Gary Gensler blew it again. After his agency failed to warn investors about Terra and Celsius—whose collapses this spring sparked a trillion-dollar investor wipeout—the Securities and Exchange Commission chair allowed an even bigger debacle to unfold right under his nose. I’m talking, of course, about the revelation this week that the $30 billion FTX empire was a house of cards and that its golden boy founder, Sam Bankman-Fried, is the crypto equivalent of Theranos’s Elizabeth Holmes. …
This appears to be what prominent House member Tom Emmer (R-Minn.) was referring to when he tweeted on Thursday that “@GaryGensler runs to the media while reports to my office allege he was helping SBF and FTX work on legal loopholes to obtain a regulatory monopoly.”
Gensler, a former campaign finance chair for Hillary Clinton, is of course not the only prominent Democrat who may have been willing to flex his influence on behalf of FTX. SBF, you may recall, was one of the biggest donors to President Joe Biden, while his parents—both Stanford law professors—have ties to the party. His mother, Barbara Fried, leads a group called Mind the Gap that helps raise Silicon Valley cash for Democrats, while his father, Joseph Bankman, drafted tax legislation for the powerful Sen. Elizabeth Warren (D-Mass). It’s not a stretch to imagine SBF sought to exploit these political ties to his benefit.

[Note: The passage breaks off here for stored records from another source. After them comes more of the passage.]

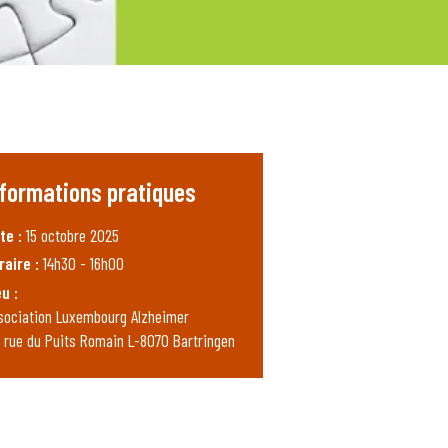
nformations pratiques
te :
15 octobre 2025
raire :
14h30 - 16h00
eu :
sociation Luxembourg Alzheimer
, rue du Puits Romain L-8070 Bartringen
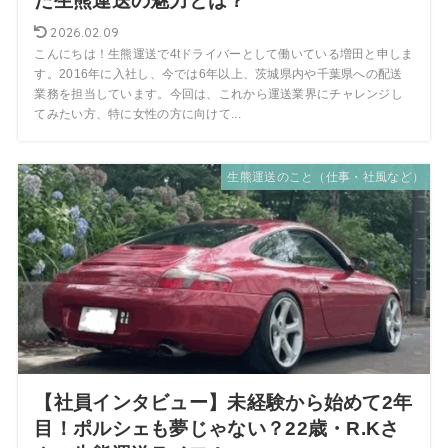
だ生熊運送の魅力とは？
2026.02.09
こんにちは！生熊運送で4tドライバーとして働いている増田と申しま
す。2016年に入社し、今では6年以上、茨城県内や千葉県への配送
業務を担当しています。今回は、これから運送業界にチャレンジし
てみたい方、特に女性の方に向けて...
生熊運送のこと（仕事・社風など）
【社員インタビュー】未経験から始めて2年
目！ポルシェも夢じゃない？22歳・R.Kさ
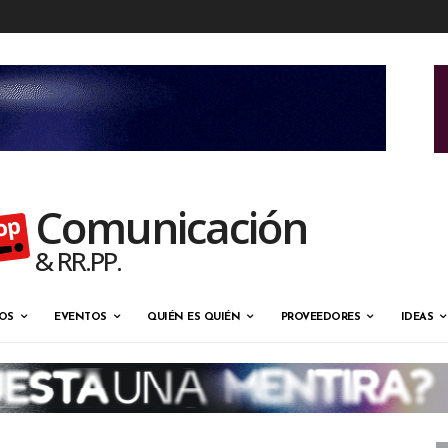
Comunicación
& RR.PP.
OS
EVENTOS
QUIÉN ES QUIÉN
PROVEEDORES
IDEAS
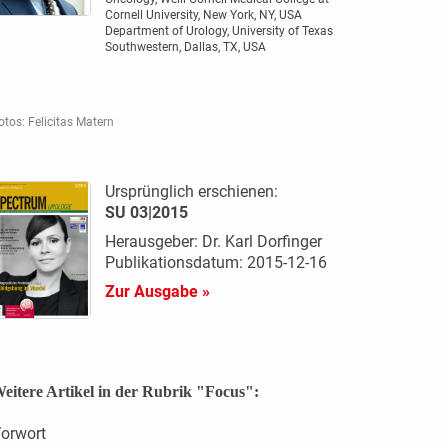
Cornell University, New York, NY, USA
Department of Urology, University of Texas
Southwestern, Dallas, TX, USA
otos: Felicitas Matern
Ursprünglich erschienen:
SU 03|2015
Herausgeber: Dr. Karl Dorfinger
Publikationsdatum: 2015-12-16
Zur Ausgabe »
eitere Artikel in der Rubrik "Focus":
orwort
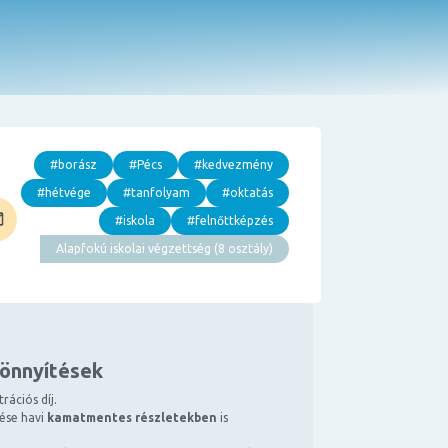
#borász
#Pécs
#kedvezmény
#hétvége
#tanfolyam
#oktatás
#iskola
#felnőttképzés
Alapfokú iskolai végzettség (8 osztály)
könnyítések
rációs díj.
tése havi
kamatmentes részletekben
is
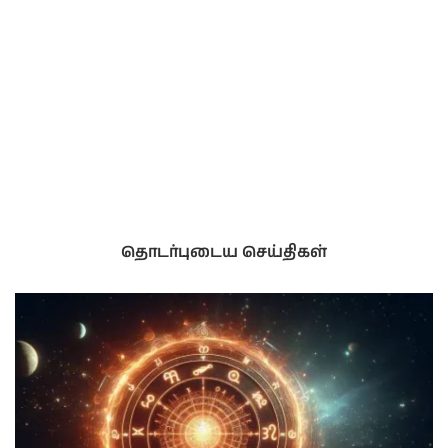
தொடர்புடைய செய்திகள்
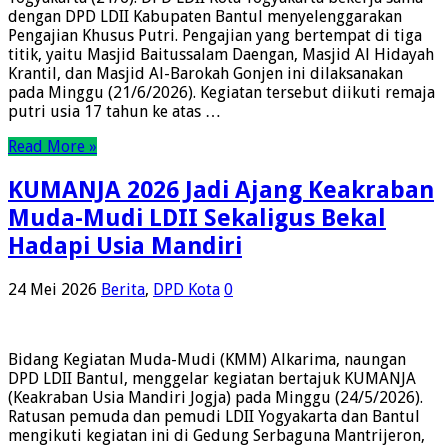
dengan DPD LDII Kabupaten Bantul menyelenggarakan
Pengajian Khusus Putri. Pengajian yang bertempat di tiga
titik, yaitu Masjid Baitussalam Daengan, Masjid Al Hidayah
Krantil, dan Masjid Al-Barokah Gonjen ini dilaksanakan
pada Minggu (21/6/2026). Kegiatan tersebut diikuti remaja
putri usia 17 tahun ke atas …
Read More »
KUMANJA 2026 Jadi Ajang Keakraban
Muda-Mudi LDII Sekaligus Bekal
Hadapi Usia Mandiri
24 Mei 2026
Berita
,
DPD Kota
0
Bidang Kegiatan Muda-Mudi (KMM) Alkarima, naungan
DPD LDII Bantul, menggelar kegiatan bertajuk KUMANJA
(Keakraban Usia Mandiri Jogja) pada Minggu (24/5/2026).
Ratusan pemuda dan pemudi LDII Yogyakarta dan Bantul
mengikuti kegiatan ini di Gedung Serbaguna Mantrijeron,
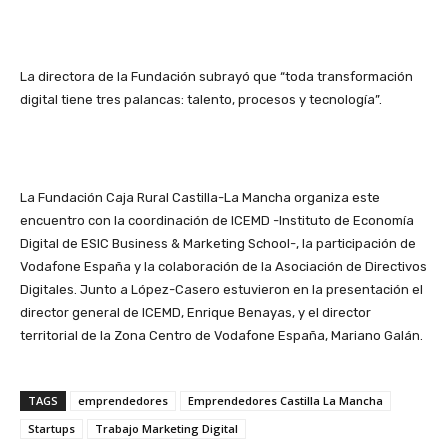
La directora de la Fundación subrayó que “toda transformación
digital tiene tres palancas: talento, procesos y tecnología”.
La Fundación Caja Rural Castilla-La Mancha organiza este
encuentro con la coordinación de ICEMD -Instituto de Economía
Digital de ESIC Business & Marketing School-, la participación de
Vodafone España y la colaboración de la Asociación de Directivos
Digitales. Junto a López-Casero estuvieron en la presentación el
director general de ICEMD, Enrique Benayas, y el director
territorial de la Zona Centro de Vodafone España, Mariano Galán.
TAGS
emprendedores
Emprendedores Castilla La Mancha
Startups
Trabajo Marketing Digital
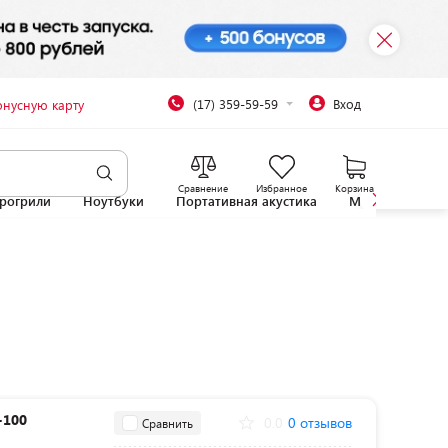
(17) 359-59-59
Вход
онусную карту
Сравнение
Избранное
Корзина
рогрили
Ноутбуки
Портативная акустика
Микроволновы
-100
0.0
0 отзывов
Сравнить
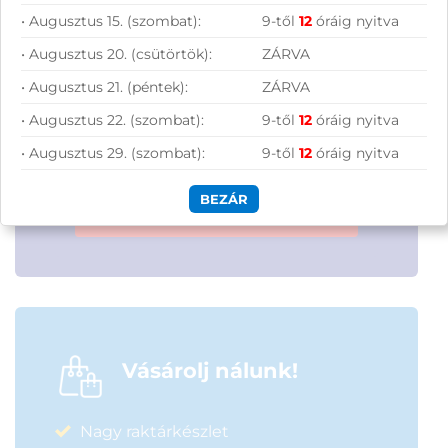
• Augusztus 15. (szombat):
9-től
12
óráig nyitva
• Augusztus 20. (csütörtök):
ZÁRVA
• Augusztus 21. (péntek):
ZÁRVA
Hírlevelünkről bármikor leiratkozhatsz.
• Augusztus 22. (szombat):
9-től
12
óráig nyitva
Elfogadom az
ÁSZF
-ben található
adatkezelési tájékoztatót.
• Augusztus 29. (szombat):
9-től
12
óráig nyitva
BEZÁR
FELIRATKOZOM
Vásárolj nálunk!
Nagy raktárkészlet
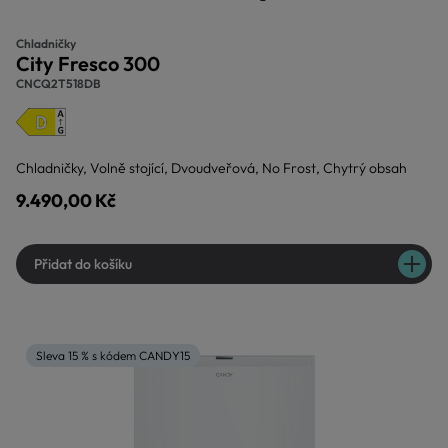
Chladničky
City Fresco 300
CNCQ2T518DB
Chladničky, Volně stojící, Dvoudveřová, No Frost, Chytrý obsah
9.490,00 Kč
Přidat do košíku
Sleva 15 % s kódem CANDY15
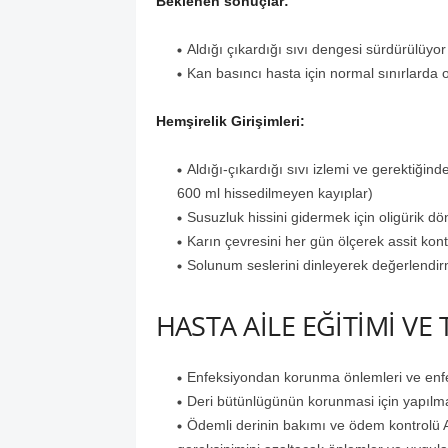
Beklenen sonuçlar:
Aldığı çıkardığı sıvı dengesi sürdürülüyor
Kan basıncı hasta için normal sınırlarda 
Hemşirelik Girişimleri:
Aldığı-çıkardığı sıvı izlemi ve gerektiğin
600 ml hissedilmeyen kayıplar)
Susuzluk hissini gidermek için oligürik
Karın çevresini her gün ölçerek assit ko
Solunum seslerini dinleyerek değerlendi
HASTA AİLE EĞİTİMİ VE
Enfeksiyondan korunma önlemleri ve enfe
Deri bütünlügünün korunmasi için yapılm
Ödemli derinin bakımı ve ödem kontrolü Ak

All of this does not mean SBF, Gensler, and other higher-ups in the Democratic party sat around plotting an explicit scheme to hand the crypto industry to FTX. That reeks too much of a wild conspiracy theory. Nonetheless, at a time when Gensler is already shrieking for more money and power to address the latest crypto crisis, this would be a good time for skeptics to ask why he failed to stop FTX in the first place—and if anyone else in high places had a role in enabling this debacle.